Over a two-year period, Cambridge charged her $14,593 for a video biography, calendars, a plaque and other items, including a news release in June 2010 titled “Phyllis J. Fread Reveals Her Secret to a Long Career in Education.” The release included a mention of Donald Trump Jr., saying he “was eager to share his extensive experience” with Cambridge clients.

Eventually, Fread reached her credit card limit and her son disconnected her telephone to stop Cambridge from calling. In a recorded interview with an investigator from the attorney general’s office, Fread became emotional as she recalled how “there were all kinds of things they’d push and I’d say, ‘I don’t want it at all.’”

“I remember saying, ‘Wait a minute, I don’t need anything, I don’t want anything.’ And then you couldn’t get a word in edgewise. I probably should have hung up,” she said. “But I didn’t.”

Cambridge was accused by the state of “unfair, deceptive and unconscionable practices” and settled without admitting guilt, issuing a refund to Fread in 2012. She died 18 months later.

Narod said many complaints about Cambridge stemmed from early “growing pains” before it transitioned from just a book-and-a-plaque vanity publisher to one that added branding services. Cambridge — which in recent years has shifted its focus to finding customers outside the United States through a related venture called Worldwide Who’s Who — has worked to improve its sales techniques and to better address complaints, he said. The latest Better Business Bureau records show close to 100 complaints in the last three years about Cambridge and Worldwide.

“It has been quite some time since Cambridge has received negative comments, and we believe that is a testament to the strength of our products and the work that we did to make necessary operational improvements,” Narod said.

Lankford, who heads her local Texas chapter of Gold Star Wives, which represents spouses of fallen soldiers, said she had lost money in the stock market collapse and decided to use an insurance payment from her husband’s death to try to start her own business. Her husband, Jonathan M. Lankford, a command sergeant major in the Army, died in Baghdad in September 2007.

In late 2009, she responded to an appeal from Trump University, which promised to “turn anyone into a successful real estate investor” and paid for the full package of seminars.

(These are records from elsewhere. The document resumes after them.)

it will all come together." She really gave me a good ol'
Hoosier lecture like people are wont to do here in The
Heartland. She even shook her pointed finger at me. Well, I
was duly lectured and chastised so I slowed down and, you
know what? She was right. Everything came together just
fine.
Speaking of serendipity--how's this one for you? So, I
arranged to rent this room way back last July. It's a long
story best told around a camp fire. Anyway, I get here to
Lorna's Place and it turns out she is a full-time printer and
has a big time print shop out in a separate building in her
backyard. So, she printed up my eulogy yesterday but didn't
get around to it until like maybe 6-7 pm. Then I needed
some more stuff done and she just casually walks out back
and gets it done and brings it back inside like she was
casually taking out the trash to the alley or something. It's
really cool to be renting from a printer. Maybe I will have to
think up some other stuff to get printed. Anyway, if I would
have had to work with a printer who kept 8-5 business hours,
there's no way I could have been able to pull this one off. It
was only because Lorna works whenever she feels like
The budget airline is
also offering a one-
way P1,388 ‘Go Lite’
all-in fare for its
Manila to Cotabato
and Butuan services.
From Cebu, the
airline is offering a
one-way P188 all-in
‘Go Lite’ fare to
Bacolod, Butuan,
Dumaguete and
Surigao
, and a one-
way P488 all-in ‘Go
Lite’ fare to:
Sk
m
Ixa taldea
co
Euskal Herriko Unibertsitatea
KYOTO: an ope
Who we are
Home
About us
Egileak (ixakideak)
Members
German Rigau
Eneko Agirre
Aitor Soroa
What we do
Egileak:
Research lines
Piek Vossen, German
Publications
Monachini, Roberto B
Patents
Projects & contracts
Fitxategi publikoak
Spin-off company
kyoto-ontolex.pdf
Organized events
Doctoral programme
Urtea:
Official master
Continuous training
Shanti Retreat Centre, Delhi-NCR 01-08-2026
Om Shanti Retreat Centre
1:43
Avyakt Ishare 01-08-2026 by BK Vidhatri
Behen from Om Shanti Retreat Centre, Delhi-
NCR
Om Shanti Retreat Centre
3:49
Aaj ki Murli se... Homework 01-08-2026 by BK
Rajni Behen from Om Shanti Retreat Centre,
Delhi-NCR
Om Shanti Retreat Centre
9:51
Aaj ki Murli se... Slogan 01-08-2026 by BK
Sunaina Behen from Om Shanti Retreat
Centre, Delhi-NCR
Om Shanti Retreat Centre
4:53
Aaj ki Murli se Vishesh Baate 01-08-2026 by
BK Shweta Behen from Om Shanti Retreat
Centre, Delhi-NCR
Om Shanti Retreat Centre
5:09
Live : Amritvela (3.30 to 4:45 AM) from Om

Soon, however, she found they were of little practical value and she began “calling them and asking for help.”

“They ended up putting me in touch with some fellow out in California who tried to talk me into investing in trailer parks,” she said. “It was a joke.”

Cambridge, meanwhile, was supposed to help Lankford “create my brand” to promote her real estate efforts, and in some of the many calls she received over several years, the company’s representative cited Donald Trump Jr.’s role, she said. But after spending several thousand dollars — which got her, among other things, a wall plaque, a news release and a hard-to-find web page — she said she received no meaningful benefits.

Lankford never filed complaints or pursued refunds, saying that it probably would have been fruitless, and that she was too busy raising her young son on her own and trying to rebuild her life. She came away from her experience believing both businesses were “all about taking money from people who don’t have much to begin with.”